Why Agile doesn’t work for most IT pros: The bigger you are, the harder you fall - I thought they’d stopped doing the State of Agile surveys, so it’s fun to see a new one.
Bell Labs & Google: bookends of the same sad story? - “Whether it’s Bell Labs, Xerox Parc, or IBM Research Labs, the story is always the same: corporate overlords are so married to the staid predictability of their cash cows that they fail to make bold decisions. Middle managers who eventually rise to the top lack the imagination or risk-taking capabilities to put their companies on new growth curves.” // I don’t like this as a complete failure explanation. The missing piece is something more like innovation in business models: figuring out how to create a business out new products and new features, and often failing to! The comments from Google people are right, though: you need some kind of innovation and product driven leadership to keep the product going. In contrast to the usual innovate or die mindset, an appreciate for cash cows: yes, your company is “just” a cash cow with predictable, low growth revenue. That is how most businesses function and it’s perfectly fine: you just have different expectations as an investor and an employee. You are low risk, you are steady, and likely you are part of how society functions. You move slow and care for things.

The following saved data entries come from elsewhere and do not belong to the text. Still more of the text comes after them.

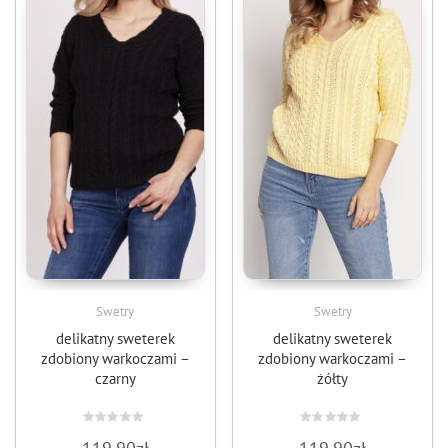
Swetry
Swetry
delikatny sweterek
delikatny sweterek
zdobiony warkoczami –
zdobiony warkoczami –
czarny
żółty
Oceniono
Oceniono
0
0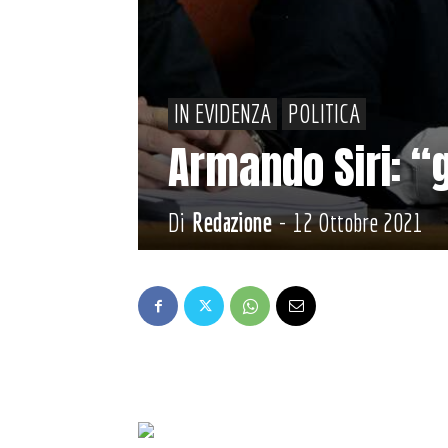
IN EVIDENZA
POLITICA
Armando Siri: “
Di
Redazione
-
12 Ottobre 2021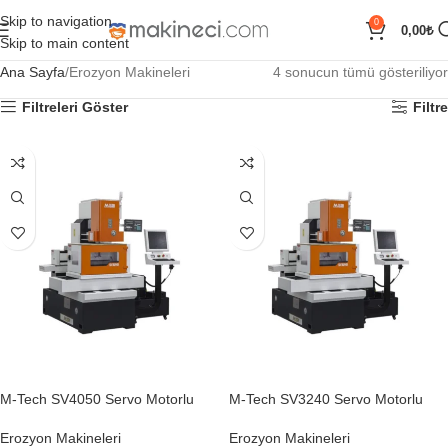
Skip to navigation
0
0,00
₺
Skip to main content
Ana Sayfa
Erozyon Makineleri
4 sonucun tümü gösteriliyor
Filtreleri Göster
Filtre
M-Tech SV4050 Servo Motorlu
M-Tech SV3240 Servo Motorlu
Erozyon Makineleri
Erozyon Makineleri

Related, incremental improvement (or “drift”): “In other words, to build a great data business, today’s startups don’t have to come up with particularly novel ideas or get a bunch of bets about the market right. They just have to rebuild what’s already there, but more deliberately and on more certain ground than the original pioneers could.”
I have no idea what they’re doing, but they’re obviously not very good at it.
Two models of judging “value”: (1) how much value you can create, (2) how much value you can take. You can grow a forest, or you can harvest a forest. You can lower prices, or you can raise prices. You can collaborate, or you can take credit. We aspire to turn all those or’s into and’s, but we mostly do one or the other.
All process improvement can be learned by how to manage the flow of laundry and dirty dishes. And we should take the overwhelming nature of those as therapeutic council that you can never master it consistently. Especially when you have kids.
“On the other hand, the frenzy is destabilizing.” Here.
It’s a regular hurry up and wait situation at the moment.